En Haïti, particulièrement dans la zone métropolitaine, des organisations féministes mettent en place des programmes de formation gratuits à destination des femmes et des filles issues des milieux populaires. Ces initiatives, qui prennent la forme d’ateliers, de séminaires ou de conférences, visent une autonomisation économique et sociale. Elles s’adressent notamment à des femmes déplacées par la violence armée, vivant dans des camps précaires. Mais à y regarder de plus près, ces programmes, bien qu’animés par de bonnes intentions, révèlent une limite majeure : ils reproduisent très souvent les normes genrées qu’ils prétendent combattre.
De ces programmes d’autonomie actionnée, nous pouvons compter au minimum une dizaine de bénéficiaires. Ces instances sociales, qui sont le plus souvent des organisations féministes, ne cachent jamais leur intention première : permettre aux femmes de s’émanciper, gagner de l’argent sans subir de jugements en fonction de leur sexe/genre. En dépit de cette noble entreprise, la démarche reste très limitée quand il s’agit de renverser des stéréotypes de genre ancrés dans la société.
Ces stéréotypes sexistes constituent des plafonds de verre qui empêchent les femmes d’accéder à certaines responsabilités. Cela traduit une tendance préoccupante : ces institutions, tout en affirmant œuvrer pour l’inclusion et l’égalité, enferment les femmes dans une série de choix professionnels déjà balisés, déjà acceptables aux yeux d’une société patriarcale.
Il est vrai que la démarche est remplie de bonnes intentions, de stratégies effectives mais pas efficaces pour faire avancer les droits des femmes haïtiennes minorées.
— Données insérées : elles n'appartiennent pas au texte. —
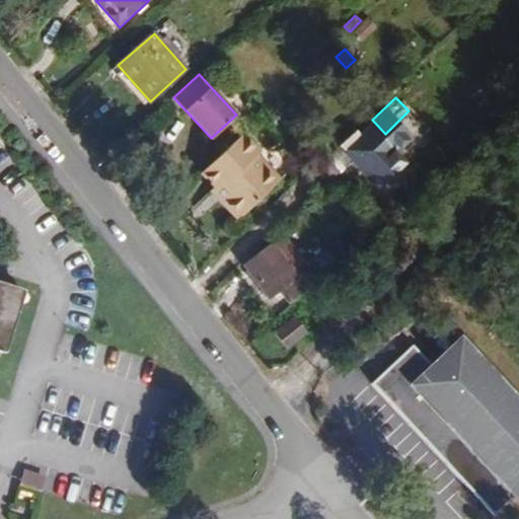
[(318,165),(334,180),(354,162),(378,188),(398,169),(373,143),(377,139),(368,129),(361,136),(355,130),(318,165)]
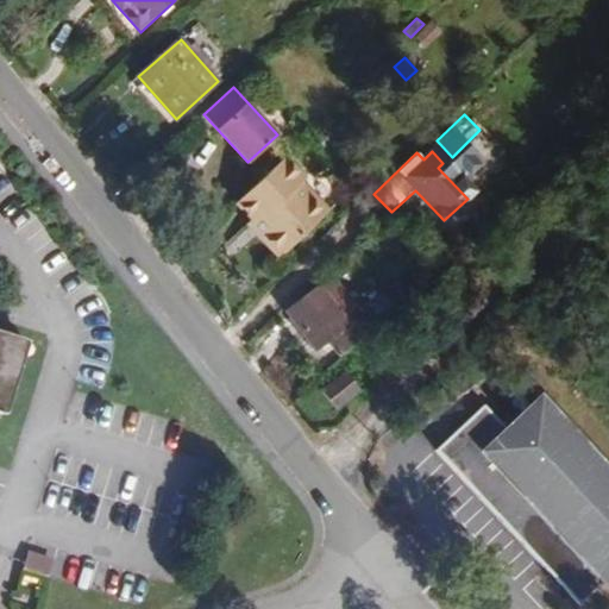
[(286,157),(237,202),(252,219),(258,213),(270,225),(259,236),(280,257),(322,217),(297,189),(303,183),(307,181),(286,157)]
Est-ce une autonomisation sans une réelle déconstruction ? Les femmes reçoivent gratuitement des formations pour aller travailler dans des studios de beauté en tant que coiffeuses, spécialistes en maquillage, ou pour faire de la pédicure et de la manucure. Jamais, ou plutôt rarement — si on veut laisser une marge de doute, comme nous l’a conseillé Descartes de toujours douter de tout — en dépannage informatique, en carrelage, en plomberie, en électricité bâtiment, en technique Windows ou même en auto-école.
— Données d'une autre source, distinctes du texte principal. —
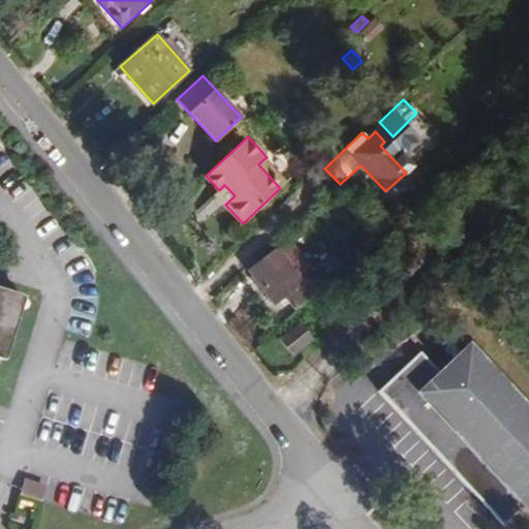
[(286,183),(263,159),(258,164),(280,188),(286,183)]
Ce sont des terrains inexplorés par les femmes, et quasiment inexistants dans le répertoire de formations dédiées aux femmes et filles. La reproduction de ce scénario tout trouvé dans la société n’a pas été rejetée, même par ceux et celles qui militent pour l’égalité entre les sexes.
Le discours populaire laisse comprendre, à qui veut l’entendre, cette logique selon laquelle les femmes ne sont douées que pour ces genres de métiers-là. Ce qui laisse entrevoir une nette distinction entre les métiers d’hommes et les métiers de femmes. Une distinction qui existait déjà et qui existe encore bel et bien. Non pas sans support, comme ça l’a toujours été, sinon par la socialisation à l’école, à l’église, au foyer familial, et surtout dans les médias à l’heure actuelle.
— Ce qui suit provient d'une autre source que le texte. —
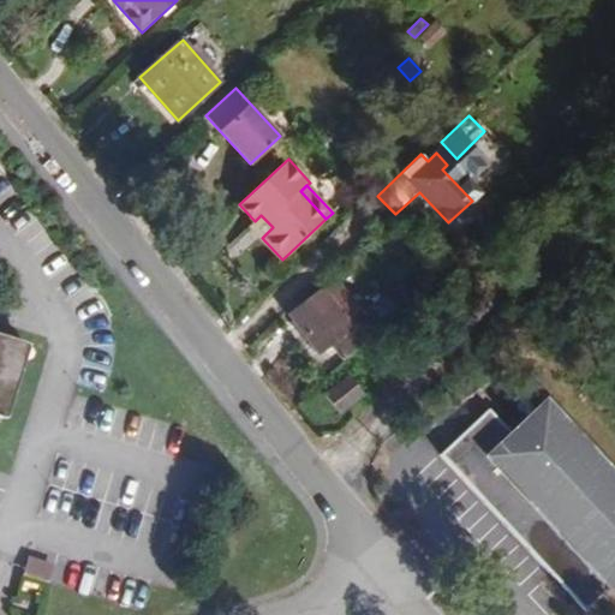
[(513,186),(502,197),(508,203),(519,193),(513,186)]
Madeleine Sylvain-Boucherau, dans son ouvrage Haïti et ses femmes, démontre l’assignation du rôle de genre à la maison par l’éducation que les parents donnent à leurs filles. À noter que la famille, première institution sociale de base, joue un rôle prépondérant dans la préparation des jeunes, adolescents et enfants pour pouvoir vivre en société. De nos jours, cette distinction perdure encore par l’implication directe de ceux et celles qui s’inscrivent dans la lutte pour contrecarrer, voire casser, les stéréotypes de genre.
Autonomiser les femmes et les filles haïtiennes de la classe populaire, c’est bien. Inscrire cette autonomisation dans une démarche pour déconstruire les prérequis sur les métiers que chacun doit exercer suivant son sexe, c’est mieux. Quand les femmes pourront-elles se construire dans une société où elles pourront être nombreuses dans la technique Windows comme dans les studios de beauté comme coiffeuses, en acquérant des formations gratuites dans les organisations féministes ? La déconstruction ne doit pas être partielle. Elle doit toucher tous les aspects, aussi symboliques soient-ils. Par conséquent, il faut autonomiser les femmes en dehors des stéréotypes liés au travail suivant le sexe et le genre.